> [Extracted entries]
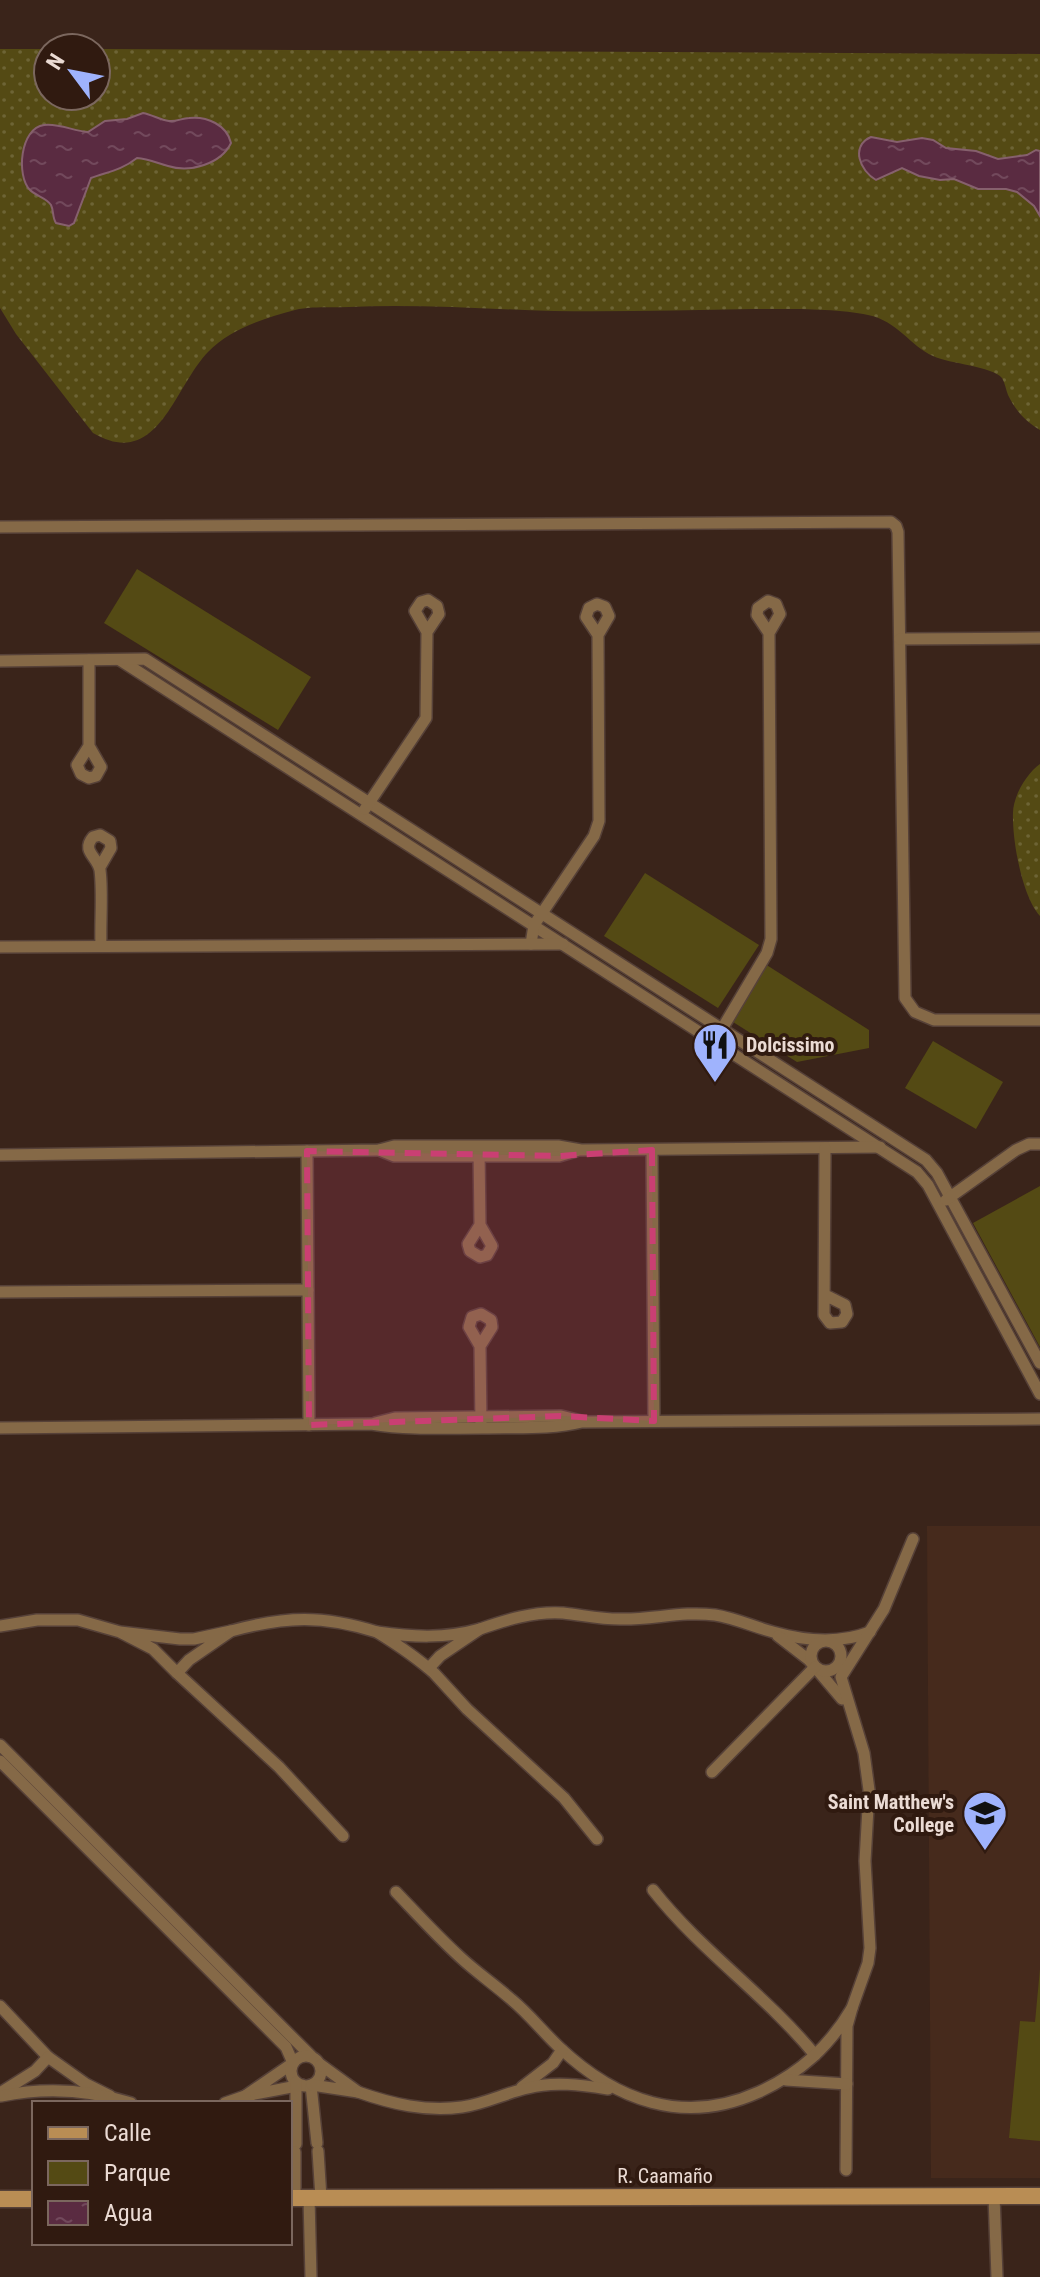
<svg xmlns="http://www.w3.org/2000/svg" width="1040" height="2277" font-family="'Roboto Condensed',sans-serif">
	<defs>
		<pattern id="grass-dots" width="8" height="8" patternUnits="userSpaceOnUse" patternTransform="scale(2)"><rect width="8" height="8" fill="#544a14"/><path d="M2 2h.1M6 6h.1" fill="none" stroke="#6d6435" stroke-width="1.8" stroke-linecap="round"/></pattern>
		<pattern id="water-ripples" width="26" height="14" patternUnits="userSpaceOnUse" patternTransform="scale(2)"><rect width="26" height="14" fill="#5a2b41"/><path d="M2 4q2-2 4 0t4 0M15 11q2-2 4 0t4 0" fill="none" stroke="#72495c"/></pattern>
	</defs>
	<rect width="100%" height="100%" fill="#3a241a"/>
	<!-- built -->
	<path fill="#462a1c" d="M927,1526H1040V2178H931Z"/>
	<!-- grass -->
	<g fill="url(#grass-dots)">
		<path d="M0,49H48V96H96V49L1040,54V430C1025,421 1016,411 1008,395C1006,390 1005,383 1002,378C992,366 950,364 933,356C910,346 898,321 868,315C837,308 786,309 753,309C687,310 620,312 554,311C485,309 417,304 349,307C331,308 311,306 295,310C265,318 230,329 208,352C174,387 158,471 93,433L16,334L0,308Z"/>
		<path d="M1040,764V916C1022,897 1012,839 1013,813C1013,796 1027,773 1040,764Z"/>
	</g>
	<!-- green -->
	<g fill="#544a14">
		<path d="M137,569L311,677L278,730L104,623Z"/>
		<path d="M645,873L759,945L718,1008L604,936Z"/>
		<path d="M765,964L869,1030V1048L797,1062L733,1022Z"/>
		<path d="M933,1041L1003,1082L976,1129L905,1088Z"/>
		<path d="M1040,1186V1347L973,1223Z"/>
		<path d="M1040,1969V2141L1009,2138L1020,2021L1035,2022Z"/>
	</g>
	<!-- water -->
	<g fill="url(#water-ripples)" stroke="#86606d" stroke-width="2">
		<path d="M143,113C153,115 160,120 169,121C176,122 182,118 189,118C207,116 227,125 231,143C221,164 190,173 168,166C157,163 148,159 137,158C122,170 107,172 91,178L74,223L69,226L56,223C52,217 54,211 51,205C47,198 36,196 30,190C16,176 20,128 44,125C59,123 73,131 88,132L105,121L127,119Z"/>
		<path d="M871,137L897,142L922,138L933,140L946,148L976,151L998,159L1027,155L1036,150L1040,151V216L1034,206L1017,192L1006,189H978L954,179L940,180L919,176L902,168L876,180C860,171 850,146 871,137Z"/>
	</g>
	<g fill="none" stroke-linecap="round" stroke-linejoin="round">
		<!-- street casing -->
		<g stroke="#564138" stroke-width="14">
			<g id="street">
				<path d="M0,527L891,522L896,526L898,532L905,998L915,1012L934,1020H1040"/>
				<path d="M900,639L1040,638"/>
				<path d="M120,660L917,1172L928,1185L1040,1394"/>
				<path d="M0,661L145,659L926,1160L937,1173L1040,1363"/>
				<path d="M89,746L101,767L96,776L89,778L81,774L77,765L89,746V660"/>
				<path d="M365,809L426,718L427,632L439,614L437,606L428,600L421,602L415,611L427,632"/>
				<path d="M100,867L111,848L110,841L100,835L93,837C81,851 97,856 100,870C103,894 100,921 101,946"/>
				<path d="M531,944L534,925L594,836L599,821L598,635L609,616L605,607L597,604L589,608L586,617L598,635"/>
				<path d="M0,947L563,944"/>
				<path d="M719,1034L767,953L771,939L769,633L780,614L776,604L768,601L758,608L757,615L769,633"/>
				<path d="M379,1150L394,1156H559L576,1151"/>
				<path d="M479,1150L480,1225L468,1244L470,1251L480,1257L487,1255L492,1246L480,1225"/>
				<path d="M652,1150L654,1421"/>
				<path d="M307,1151L309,1425"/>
				<path d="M0,1155L379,1150L394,1146H558L581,1150L880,1147"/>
				<path d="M946,1200L1016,1150L1029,1144H1040"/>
				<path d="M0,1292L308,1290"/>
				<path d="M825,1295L845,1305L847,1314L842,1322L830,1323L824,1315L825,1148"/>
				<path d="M480,1346L492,1327L491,1320L481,1314L472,1317L469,1327L480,1346L481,1425"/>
				<path d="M375,1423L395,1418L561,1416L581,1421"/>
				<path d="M0,1428L371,1424C408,1430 445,1428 483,1428C516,1427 550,1430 582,1422L1040,1419"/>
				<path d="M0,1626L37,1620H78L120,1632L180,1639H194L231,1631L189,1660L177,1673L153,1649L120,1632"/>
				<path d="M480,1629C506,1620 534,1611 563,1613C583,1615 603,1620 624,1619C655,1619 684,1611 715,1615C735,1618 754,1627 773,1632C805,1641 839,1644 870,1632"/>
				<path d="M231,1631C286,1616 323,1615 377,1632"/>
				<path d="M778,1636L809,1660L842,1699"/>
				<circle cx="826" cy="1656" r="15"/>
				<path d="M429,1668L440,1656L480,1629C445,1639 412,1637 377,1632C398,1645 416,1657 434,1673L467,1709L564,1798L597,1839"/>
				<path d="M177,1673L279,1767L343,1836"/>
				<path d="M0,1745L311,2056"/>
				<path d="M0,1761L286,2047L293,2063L245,2096L302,2085"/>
				<path d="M712,1772L815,1667"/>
				<path d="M653,1890C701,1951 766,1995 815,2055"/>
				<path d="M396,1892C417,1914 437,1936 460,1957C476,1972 495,1985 512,2000C529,2014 543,2032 559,2047C616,2101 684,2126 759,2092C800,2073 829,2047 852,2008L847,2026L846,2170"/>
				<path d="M0,2006L48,2057"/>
				<path d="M852,2008L868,1963L870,1948L865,1861L869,1790L864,1753L841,1677L884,1609L913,1539"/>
				<circle cx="306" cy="2071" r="15"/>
				<path d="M786,2080L847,2084"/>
				<path d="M311,2085L317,2143"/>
				<path d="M312,2085L358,2092L321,2065"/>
				<path d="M522,2087L553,2063L562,2050"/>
				<path d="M358,2092C392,2104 426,2112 462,2107C485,2104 505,2093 528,2088C553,2081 582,2085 608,2089"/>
				<path d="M0,2093L35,2071L48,2057L86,2084L110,2096"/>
				<path d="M1,2096C46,2087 87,2089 131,2103"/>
				<path d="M225,2103L245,2096"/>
				<path d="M296,2144V2082"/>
				<path d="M318,2151L321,2198"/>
				<path d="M994,2196L997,2277"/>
				<path d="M295,2198V2152"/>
				<path d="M309,2198L311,2277"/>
			</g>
		</g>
		<!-- secondary casing -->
		<g stroke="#564138" stroke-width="19">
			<g id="secondary">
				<path d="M290,2198L1040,2196"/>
				<path d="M0,2199H34"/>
			</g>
		</g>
		<!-- street -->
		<use href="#street" stroke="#856947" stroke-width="11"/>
		<!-- secondary -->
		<use href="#secondary" stroke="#b98d54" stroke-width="16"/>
	</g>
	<!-- marked area -->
	<path fill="#ca3f73" fill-opacity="0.2" stroke="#ca3f73" stroke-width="6" stroke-dasharray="16 10" stroke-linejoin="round" d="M652,1150L654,1421L561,1416L309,1425L307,1151L559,1156Z"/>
	<!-- icons -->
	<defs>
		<g id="restaurant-pin" transform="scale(2.3)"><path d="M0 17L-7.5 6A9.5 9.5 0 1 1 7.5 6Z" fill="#9fb3fd" stroke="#301a10"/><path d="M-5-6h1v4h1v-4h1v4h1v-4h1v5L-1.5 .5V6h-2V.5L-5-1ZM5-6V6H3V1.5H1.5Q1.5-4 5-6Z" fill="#111"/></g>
		<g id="school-pin" transform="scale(2.3)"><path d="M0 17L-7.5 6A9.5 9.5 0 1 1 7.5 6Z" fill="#9fb3fd" stroke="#301a10"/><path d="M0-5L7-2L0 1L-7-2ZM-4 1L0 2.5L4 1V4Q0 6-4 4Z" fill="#111"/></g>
	</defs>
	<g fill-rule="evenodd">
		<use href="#restaurant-pin" x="715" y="1045"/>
		<use href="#school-pin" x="985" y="1813"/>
	</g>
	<g text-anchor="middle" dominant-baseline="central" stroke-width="8" stroke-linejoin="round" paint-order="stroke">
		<!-- poi labels -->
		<g font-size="20" font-weight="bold" fill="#ebdbd4" stroke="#301a10" text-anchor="start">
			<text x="746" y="1045">Dolcissimo</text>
			<text x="954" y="1802" text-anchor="end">Saint Matthew's<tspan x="954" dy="23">College</tspan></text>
		</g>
		<!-- street labels -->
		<g font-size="20" fill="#ebdbd4" stroke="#301a10">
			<text x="665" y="2176">R. Caamaño</text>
		</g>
	</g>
	<!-- legend -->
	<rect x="32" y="2101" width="260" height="144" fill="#301a10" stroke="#7b675e" stroke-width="2"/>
	<rect x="48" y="2127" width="40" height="12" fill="#b98d54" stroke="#7b675e" stroke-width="2"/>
	<text x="104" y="2141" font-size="24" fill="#ebdbd4">Calle</text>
	<rect x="48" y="2161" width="40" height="24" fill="#544a14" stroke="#7b675e" stroke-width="2"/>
	<text x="104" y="2181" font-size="24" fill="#ebdbd4">Parque</text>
	<rect x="48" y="2201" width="40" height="24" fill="url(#water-ripples)" stroke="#7b675e" stroke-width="2"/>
	<text x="104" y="2221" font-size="24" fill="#ebdbd4">Agua</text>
	<!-- north arrow -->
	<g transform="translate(72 72) rotate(302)"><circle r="38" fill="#301a10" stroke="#7b675e" stroke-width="2"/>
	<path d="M0-6L14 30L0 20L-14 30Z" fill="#9fb3fd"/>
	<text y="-12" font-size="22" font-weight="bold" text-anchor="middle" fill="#ebdbd4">N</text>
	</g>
</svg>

> [Task statement] Note every line in the material with "weight" and copy it.

> [Response box]
		<g font-size="20" font-weight="bold" fill="#ebdbd4" stroke="#301a10" text-anchor="start">
	<text y="-12" font-size="22" font-weight="bold" text-anchor="middle" fill="#ebdbd4">N</text>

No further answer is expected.